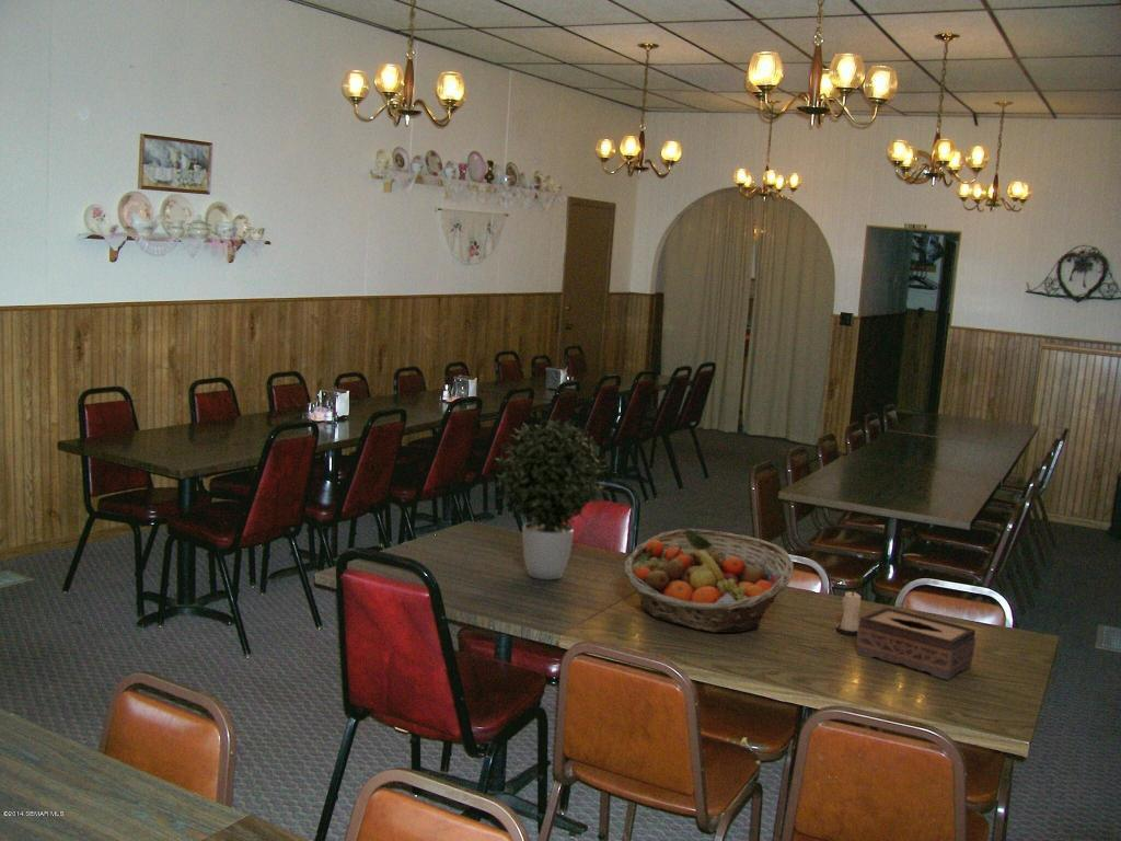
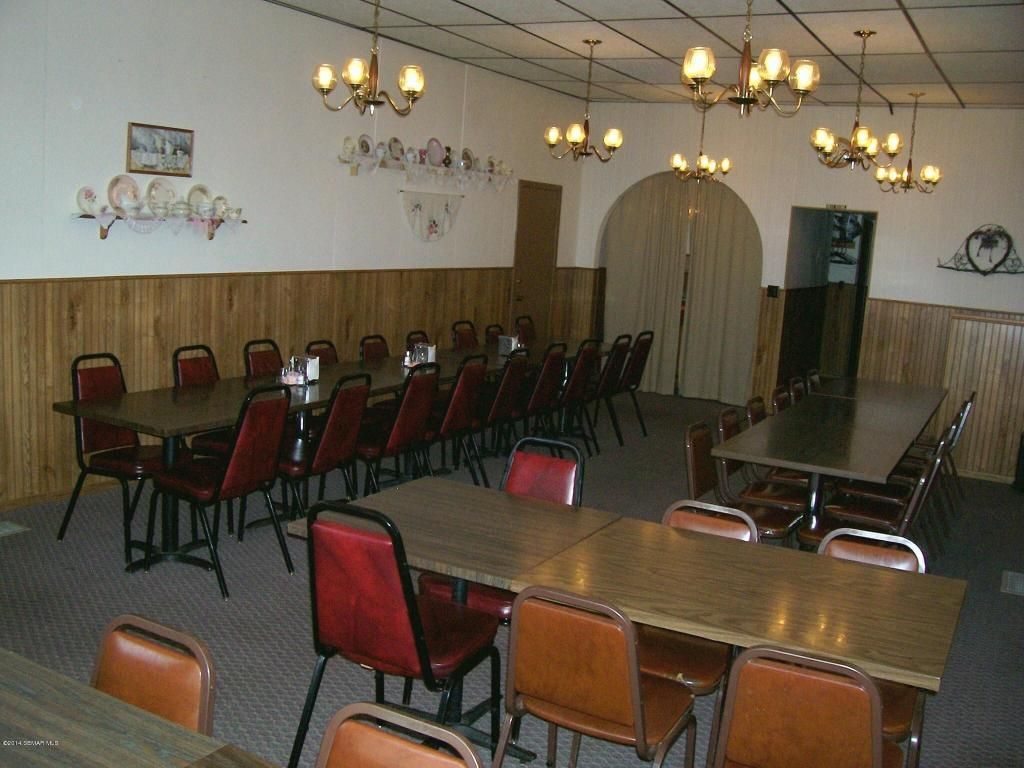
- candle [835,589,862,636]
- tissue box [855,606,976,681]
- fruit basket [623,528,795,634]
- potted plant [494,417,609,580]
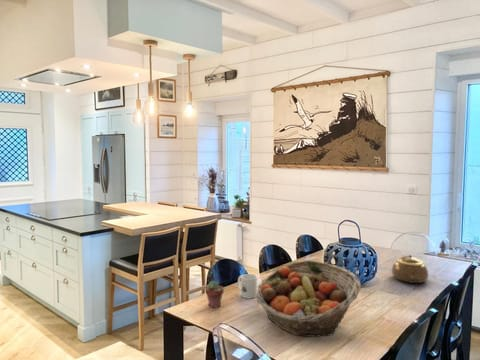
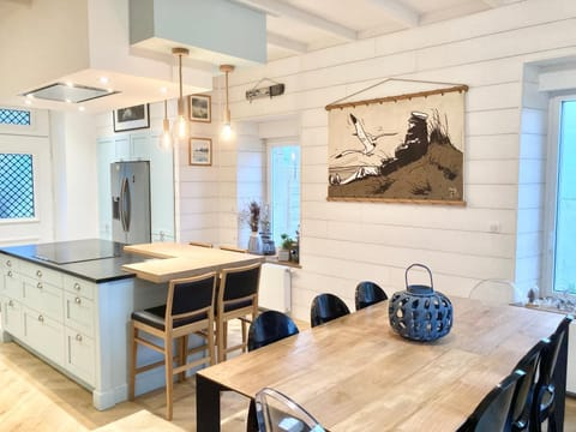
- potted succulent [204,280,225,309]
- fruit basket [256,259,362,338]
- mug [237,273,258,299]
- teapot [391,254,430,284]
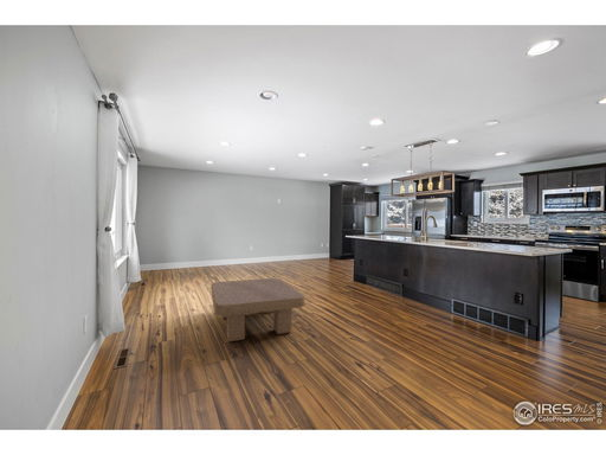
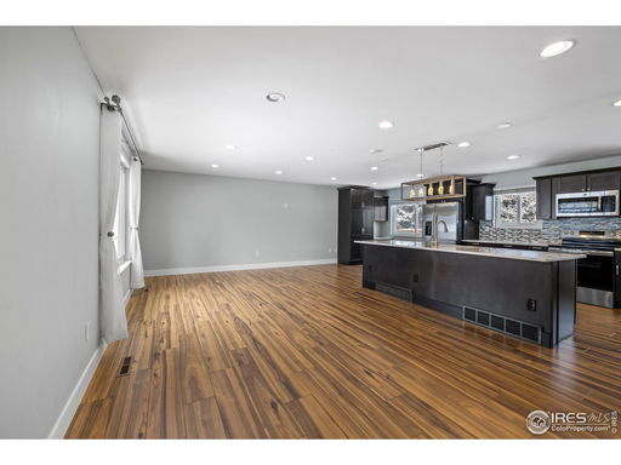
- coffee table [209,277,305,342]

#####

Return the material exactly as written, except for any pictures it holds.

- candle [835,589,862,636]
- tissue box [855,606,976,681]
- fruit basket [623,528,795,634]
- potted plant [494,417,609,580]
- potted succulent [204,280,225,309]
- fruit basket [256,259,362,338]
- mug [237,273,258,299]
- teapot [391,254,430,284]
- coffee table [209,277,305,342]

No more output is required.